Don't Try to Get Things Done With All Your Windows Open

How can you focus when ... You may already be a winner!

Posted Mar 10, 2014

In the interests of discovering the effect of technology on creativity and concentration (“If You Pay For Auto Insurance You Better Read This”), I am writing today’s column in an entirely new way (“Want To Publish Your Book?”) -- by permitting my screens and various social media outlets to remain open (“Laura Rossi tagged you on Facebook”) and available as I work.

My students insist they can stayed focused doing this but (“Professors Hate Him”) I want to see for myself.

It’s not as easy (“Karyn Buxman likes your comment on LinkedIn”) as you might think (“Lose Five Pounds By Eating This Miracle Berry”). I usually begin by transcribing notes (“Dear. Ms. Barreca: Re your last column, I could not disagree with you more”) often from torn off bits of paper (“Is your credit card protected from fraud?”) and while that involves little more than typing (“You’ll love this: ‘New Antidepressant Makes Friends’ Problems Seem Worse’ from ‘The Onion’ xx A”), I’m not actually a touch-typist, even after all these hours at the keyboard (“What Secret Has Ellen Been Keeping from Her Fans?”).

Frankly, I need to pay attention (“I found youre pix on Facebook. Send youre phone# soon so I send sexy pix of myselv”) just to read my own handwriting.

I gather notes for the columns all week, finding ideas and lines at the oddest moments. I scribble while having lunch or driving with my husband to the mall and only rarely (“Regina! $5 Coupon IF YOU ACT NOW!”) do I have a notebook handy. I often write while trying to prevent hot pizza from falling into my lap or while going over the speed bumps now installed (“Russian Literary Dispute Ends in Stabbing Death”) at every ramp.

As you might imagine, I’m writing on the backs of napkins, receipts, menus, and envelopes, all of which have been shoved into the bottom of my bag for a week (“@MAFatWoman retweeted a Tweet you were mentioned in!”). Therefore, once I sit down to write, the crumpled pieces of paper surrounding my computer don’t look like inspiration: they look like (“Watch: ARE you already INFECTED? Are you gaining weight because of a parasite is using your body as a host to eat what IT wants?”) trash.

Although I love hearing from friends who I might not (“Bethanne Patrick via Twitter”) be in touch with except through the Internet, like everyone else who has an electronic device, I’m also wildly confused by (“Vérifiez vos capacités de remboursement avant de vous engager”) the many notices I receive.

For example, how did I (“Gena Bereca, I write beter than you so how come you have a colum but I do not? Anssir today I am waitting. Yrs truly”) get on a pet-grooming mailing list? Yes, I have a pet but it is smallish creature that requires little “grooming” apart from being stroked by hand. Yet my inbox is replete (“Penny Stocks Can Make You a MILLIONAIRE!”) with so many offers for animal-care services you’d think my husband and I were breeding miniatures horses or exotic gerbils.

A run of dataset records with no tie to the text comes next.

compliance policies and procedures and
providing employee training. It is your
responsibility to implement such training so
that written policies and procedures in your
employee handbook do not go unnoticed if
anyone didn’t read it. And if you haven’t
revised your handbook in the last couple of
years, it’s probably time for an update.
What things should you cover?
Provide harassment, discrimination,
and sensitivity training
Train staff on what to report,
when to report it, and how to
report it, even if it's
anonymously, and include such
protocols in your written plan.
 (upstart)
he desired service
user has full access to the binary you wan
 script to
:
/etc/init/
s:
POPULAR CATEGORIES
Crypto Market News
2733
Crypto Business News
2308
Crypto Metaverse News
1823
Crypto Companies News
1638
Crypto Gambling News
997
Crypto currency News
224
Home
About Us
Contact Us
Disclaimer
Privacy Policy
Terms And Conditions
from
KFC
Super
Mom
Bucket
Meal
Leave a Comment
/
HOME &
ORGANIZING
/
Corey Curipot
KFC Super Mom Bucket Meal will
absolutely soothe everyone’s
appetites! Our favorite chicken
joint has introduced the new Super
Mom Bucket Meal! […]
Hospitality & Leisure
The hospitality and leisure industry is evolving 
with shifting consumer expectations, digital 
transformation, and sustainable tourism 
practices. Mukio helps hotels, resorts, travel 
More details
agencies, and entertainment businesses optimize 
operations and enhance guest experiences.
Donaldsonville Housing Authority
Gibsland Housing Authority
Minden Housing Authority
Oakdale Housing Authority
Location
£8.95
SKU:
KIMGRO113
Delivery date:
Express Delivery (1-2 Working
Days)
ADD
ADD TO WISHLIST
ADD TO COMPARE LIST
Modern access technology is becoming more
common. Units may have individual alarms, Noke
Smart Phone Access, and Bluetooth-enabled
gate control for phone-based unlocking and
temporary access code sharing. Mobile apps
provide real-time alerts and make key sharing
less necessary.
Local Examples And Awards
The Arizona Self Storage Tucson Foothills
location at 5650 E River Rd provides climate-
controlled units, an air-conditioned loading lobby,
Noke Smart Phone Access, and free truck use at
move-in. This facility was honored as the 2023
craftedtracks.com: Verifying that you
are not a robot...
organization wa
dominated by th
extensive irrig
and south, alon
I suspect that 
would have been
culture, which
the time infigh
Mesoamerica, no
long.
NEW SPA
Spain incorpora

And I’ll confess I’ve yet to learn how to unsubscribe (“Earn up to 50,000 miles by enrolling NOW”) successfully. I keep asking to have my address removed but it seems to make no difference (“Like saving money? Own your own home?”). I am in a more permanent relationship with some of these vendors than I am with my first cousins (“3 Early Warning Signs of Dementia”).

Mind you, this is all without even texting. If I’d learned how to text, something I have no intention of ever doing despite the sneers of those who rely exclusively on abbr 4 wds, I would never have had the time to reach the following conclusion (“You’re ALREADY A WINNER!”): Distractions and writing don’t mix.